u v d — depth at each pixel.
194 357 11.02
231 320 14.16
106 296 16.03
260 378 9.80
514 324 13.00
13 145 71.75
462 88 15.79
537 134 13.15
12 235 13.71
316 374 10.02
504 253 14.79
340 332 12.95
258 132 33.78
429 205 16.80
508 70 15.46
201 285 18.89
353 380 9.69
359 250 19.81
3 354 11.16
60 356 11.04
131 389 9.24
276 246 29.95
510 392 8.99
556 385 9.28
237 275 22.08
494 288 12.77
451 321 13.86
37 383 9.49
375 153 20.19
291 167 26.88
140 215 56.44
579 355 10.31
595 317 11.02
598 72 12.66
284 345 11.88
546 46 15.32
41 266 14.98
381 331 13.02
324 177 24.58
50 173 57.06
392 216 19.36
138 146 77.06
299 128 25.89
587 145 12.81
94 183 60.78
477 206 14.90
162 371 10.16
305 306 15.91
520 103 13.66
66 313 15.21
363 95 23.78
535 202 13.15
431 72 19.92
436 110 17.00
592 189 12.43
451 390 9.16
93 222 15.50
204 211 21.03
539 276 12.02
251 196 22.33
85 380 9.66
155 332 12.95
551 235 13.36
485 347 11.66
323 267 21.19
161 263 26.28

************

--- Assignment ---
A word-for-word restatement of every record above is expected.

--- Exercise solution ---
u v d — depth at each pixel.
194 357 11.02
231 320 14.16
106 296 16.03
260 378 9.80
514 324 13.00
13 145 71.75
462 88 15.79
537 134 13.15
12 235 13.71
316 374 10.02
504 253 14.79
340 332 12.95
258 132 33.78
429 205 16.80
508 70 15.46
201 285 18.89
353 380 9.69
359 250 19.81
3 354 11.16
60 356 11.04
131 389 9.24
276 246 29.95
510 392 8.99
556 385 9.28
237 275 22.08
494 288 12.77
451 321 13.86
37 383 9.49
375 153 20.19
291 167 26.88
140 215 56.44
579 355 10.31
595 317 11.02
598 72 12.66
284 345 11.88
546 46 15.32
41 266 14.98
381 331 13.02
324 177 24.58
50 173 57.06
392 216 19.36
138 146 77.06
299 128 25.89
587 145 12.81
94 183 60.78
477 206 14.90
162 371 10.16
305 306 15.91
520 103 13.66
66 313 15.21
363 95 23.78
535 202 13.15
431 72 19.92
436 110 17.00
592 189 12.43
451 390 9.16
93 222 15.50
204 211 21.03
539 276 12.02
251 196 22.33
85 380 9.66
155 332 12.95
551 235 13.36
485 347 11.66
323 267 21.19
161 263 26.28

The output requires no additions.